BEGIN

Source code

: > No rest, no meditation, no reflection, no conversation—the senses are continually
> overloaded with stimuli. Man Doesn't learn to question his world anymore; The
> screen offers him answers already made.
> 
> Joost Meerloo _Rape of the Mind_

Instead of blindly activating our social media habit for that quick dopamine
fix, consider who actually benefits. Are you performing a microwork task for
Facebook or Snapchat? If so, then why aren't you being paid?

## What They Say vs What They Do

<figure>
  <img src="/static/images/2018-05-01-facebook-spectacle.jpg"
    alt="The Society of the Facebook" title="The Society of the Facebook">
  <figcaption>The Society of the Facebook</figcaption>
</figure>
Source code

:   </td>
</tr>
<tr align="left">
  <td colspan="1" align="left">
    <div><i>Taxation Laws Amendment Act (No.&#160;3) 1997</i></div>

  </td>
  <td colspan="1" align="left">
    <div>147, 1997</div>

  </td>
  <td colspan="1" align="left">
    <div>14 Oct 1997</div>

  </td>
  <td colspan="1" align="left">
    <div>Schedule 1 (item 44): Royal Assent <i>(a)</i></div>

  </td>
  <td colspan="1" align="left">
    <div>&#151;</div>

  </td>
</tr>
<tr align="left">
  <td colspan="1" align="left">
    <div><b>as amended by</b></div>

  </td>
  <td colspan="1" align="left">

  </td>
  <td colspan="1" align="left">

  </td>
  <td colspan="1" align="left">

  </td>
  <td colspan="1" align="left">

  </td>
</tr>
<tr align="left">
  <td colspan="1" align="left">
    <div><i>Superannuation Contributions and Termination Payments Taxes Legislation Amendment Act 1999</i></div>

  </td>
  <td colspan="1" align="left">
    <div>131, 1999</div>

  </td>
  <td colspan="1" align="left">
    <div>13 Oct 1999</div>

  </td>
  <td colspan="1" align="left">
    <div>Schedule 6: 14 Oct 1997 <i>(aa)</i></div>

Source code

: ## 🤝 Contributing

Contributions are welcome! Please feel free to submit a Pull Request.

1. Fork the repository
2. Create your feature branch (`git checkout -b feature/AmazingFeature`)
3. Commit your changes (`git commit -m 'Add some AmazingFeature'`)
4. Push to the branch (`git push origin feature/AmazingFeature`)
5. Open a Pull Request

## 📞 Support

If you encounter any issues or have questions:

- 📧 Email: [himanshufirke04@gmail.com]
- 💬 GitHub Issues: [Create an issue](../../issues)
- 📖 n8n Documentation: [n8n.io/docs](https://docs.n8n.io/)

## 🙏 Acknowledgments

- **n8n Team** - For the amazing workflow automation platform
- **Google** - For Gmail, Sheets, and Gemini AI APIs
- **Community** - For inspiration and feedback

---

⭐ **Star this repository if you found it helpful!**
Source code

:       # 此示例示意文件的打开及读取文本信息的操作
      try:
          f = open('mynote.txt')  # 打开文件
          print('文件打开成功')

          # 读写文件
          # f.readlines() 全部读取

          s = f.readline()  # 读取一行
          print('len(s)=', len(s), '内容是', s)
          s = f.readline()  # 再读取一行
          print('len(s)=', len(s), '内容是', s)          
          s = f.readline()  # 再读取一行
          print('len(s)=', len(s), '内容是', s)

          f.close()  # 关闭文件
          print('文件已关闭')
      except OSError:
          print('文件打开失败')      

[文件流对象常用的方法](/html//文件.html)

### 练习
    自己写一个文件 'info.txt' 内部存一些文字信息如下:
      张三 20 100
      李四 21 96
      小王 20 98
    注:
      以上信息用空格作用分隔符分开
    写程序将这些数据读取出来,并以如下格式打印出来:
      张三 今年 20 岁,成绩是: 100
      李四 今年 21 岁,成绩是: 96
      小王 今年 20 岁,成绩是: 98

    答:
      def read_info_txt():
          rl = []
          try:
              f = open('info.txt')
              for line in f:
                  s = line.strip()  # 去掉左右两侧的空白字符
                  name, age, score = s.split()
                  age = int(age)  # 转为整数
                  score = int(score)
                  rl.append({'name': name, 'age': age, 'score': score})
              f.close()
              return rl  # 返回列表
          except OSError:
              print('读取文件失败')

END

## WORK TASK
Note how many lines in the listing above contain the word "score" and give only that number.

## YOUR SOLUTION
3